Мужчина даже не повернулся.
— А ну стоять, гад!
Сохраняя молчание, беглец прибавил скорости. Он летел по коридору «Риверуэя», то возникая в пятне света, то вырываясь из него, а дождевик вился позади подобно знамени. Внезапно незнакомец совершил поистине акробатический трюк: перепрыгнул через урну, оттолкнулся ногами от ограждения фонтана, скользнул на спине в щель под металлическими воротами и исчез.
— Ах ты, сука! — Хиллсемы раскраснелись — лица, шеи, руки как при апоплектическом ударе.
По очереди они пытались приподнять ворота, напрягались изо всех сил, но тщетно.

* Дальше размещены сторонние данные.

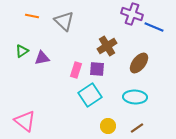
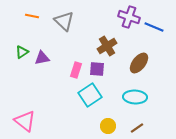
purple cross: moved 3 px left, 3 px down
green triangle: moved 1 px down
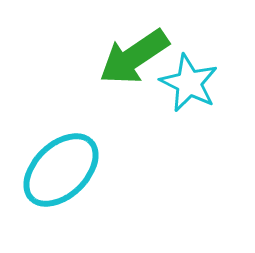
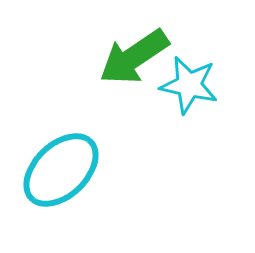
cyan star: moved 2 px down; rotated 14 degrees counterclockwise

Я силился им помочь, но все равно щель оставалась не больше половины фута в высоту. Опустившись на пол, я попробовал протиснуться под воротами — вначале ступни, потом колени, но бедра застряли напрочь.
— Нет, не получится! — выдохнул я. — Мать его так!
Вытащив фонарик, я посветил под дверь. Выставочный зал пустовал, за исключением кучи вешалок, которые кто-то свалил посредине, словно намереваясь разводить костер.
— Тут из каждого магазина есть дверь в служебный коридор — трубы там водопроводные, выход к мусорке. Этот чувак небось уже на другом конце центра.
— Выходите, суки! — заорал Джо, запрокинув голову и выпучив глаза.
Его рев раскатился по зданию. Дальше мы пошли гурьбой, держа бейсбольные биты на изготовку. А Хиллсемы, словно вообразив себя разведдозором в зоне военных действий, лупили битами по воротам и дверям.
— Лучше сами выходите. Если найдем — хуже будет! — голосил Майк. — О, привет!
На площадке перед зоомагазином, разостлав несколько армейских одеял, лежали мужчина и женщина. Их волосы блестели от пота. Майк навис над ними, громко дыша и вытирая лоб. Картина напомнила мне типичную сцену из кино, когда озлобленные солдаты-завоеватели набредают на мирную деревню и случается страшное.
— Какого хера вам надо? — спросил мужчина.
Он был истощен, лицо такое худое, вытянутое, что казалось оплавленным. Спутанные волосы до плеч, скорбь в глядящих вверх глазах — падший Иисус, да и только. Женщина выглядела получше — чистые полные руки и ноги, жидкие волосы грязны, но хотя бы расчесаны.
— Пацан, ты из «Синей тетрадки»? — спросил Стакс.
— Какой я тебе пацан? — пробормотал мужчина, складывая руки на груди.
— Повежливее, бля! — буркнула женщина, потом плаксиво сморщилась и отвернулась, делая вид, будто рассматривает что-то вдалеке. — Как достали эти грубияны!